*Required work*
Within the material below, find each line bearing the word "hanson" and present it.

▬▬▬

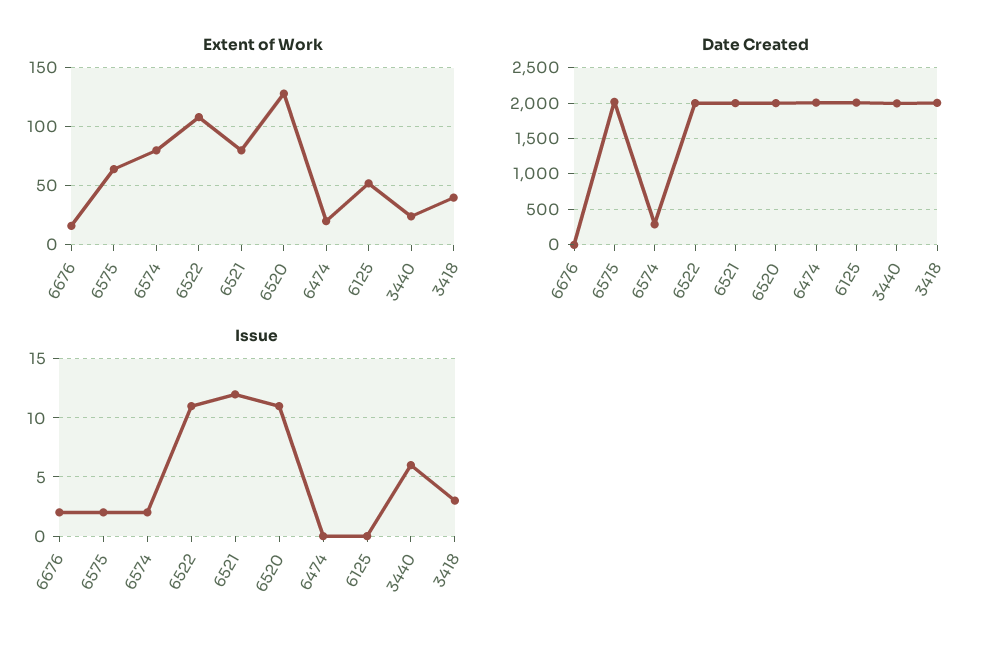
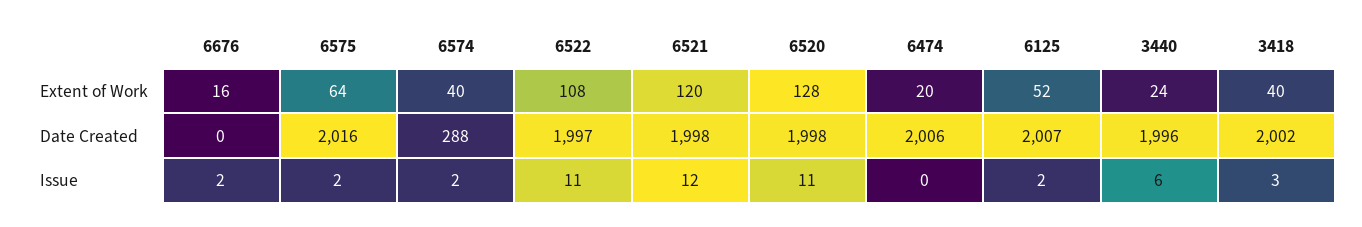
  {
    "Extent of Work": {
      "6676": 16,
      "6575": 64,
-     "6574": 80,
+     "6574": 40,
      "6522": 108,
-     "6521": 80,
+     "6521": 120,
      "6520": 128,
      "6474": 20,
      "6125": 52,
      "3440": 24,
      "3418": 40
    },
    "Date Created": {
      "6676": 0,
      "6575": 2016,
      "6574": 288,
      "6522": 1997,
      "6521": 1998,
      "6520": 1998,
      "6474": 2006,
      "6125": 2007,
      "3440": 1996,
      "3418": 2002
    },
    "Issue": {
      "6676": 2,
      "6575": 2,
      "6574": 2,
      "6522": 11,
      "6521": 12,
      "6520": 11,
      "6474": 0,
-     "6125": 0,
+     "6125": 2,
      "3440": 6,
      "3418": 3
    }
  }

▬▬▬

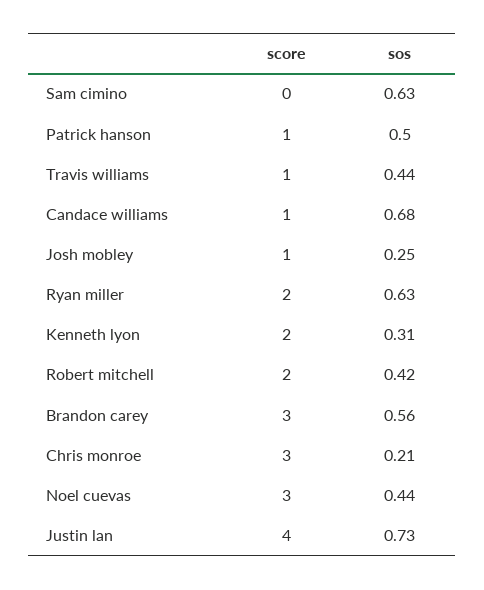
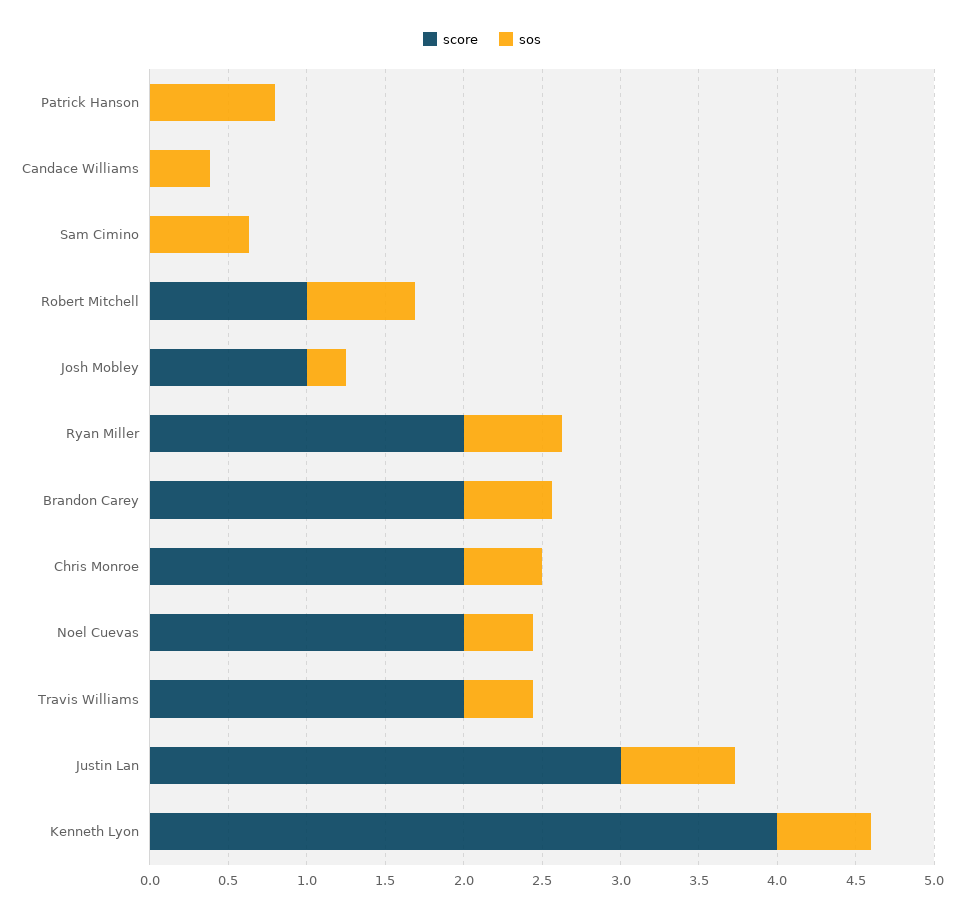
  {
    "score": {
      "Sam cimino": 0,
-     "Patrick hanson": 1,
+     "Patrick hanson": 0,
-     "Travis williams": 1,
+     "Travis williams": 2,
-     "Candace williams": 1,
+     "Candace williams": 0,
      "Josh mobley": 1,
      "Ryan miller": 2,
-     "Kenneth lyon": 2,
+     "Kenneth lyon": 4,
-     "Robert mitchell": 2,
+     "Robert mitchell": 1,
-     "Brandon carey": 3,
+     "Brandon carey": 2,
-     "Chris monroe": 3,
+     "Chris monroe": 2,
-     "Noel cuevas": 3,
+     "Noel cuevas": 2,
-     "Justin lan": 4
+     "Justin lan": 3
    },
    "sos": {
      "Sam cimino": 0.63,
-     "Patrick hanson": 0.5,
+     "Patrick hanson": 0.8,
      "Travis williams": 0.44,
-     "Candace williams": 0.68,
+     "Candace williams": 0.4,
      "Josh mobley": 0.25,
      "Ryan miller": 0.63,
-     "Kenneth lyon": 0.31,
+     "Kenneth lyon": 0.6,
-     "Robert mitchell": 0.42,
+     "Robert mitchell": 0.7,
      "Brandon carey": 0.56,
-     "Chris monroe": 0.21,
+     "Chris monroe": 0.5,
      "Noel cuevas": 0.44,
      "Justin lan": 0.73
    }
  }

▬▬▬

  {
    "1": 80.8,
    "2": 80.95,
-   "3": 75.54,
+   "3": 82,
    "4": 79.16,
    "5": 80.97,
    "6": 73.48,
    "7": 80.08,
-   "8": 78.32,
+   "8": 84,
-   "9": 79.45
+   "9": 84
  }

▬▬▬

*Finished task*
-     "Patrick hanson": 1,
+     "Patrick hanson": 0,
-     "Patrick hanson": 0.5,
+     "Patrick hanson": 0.8,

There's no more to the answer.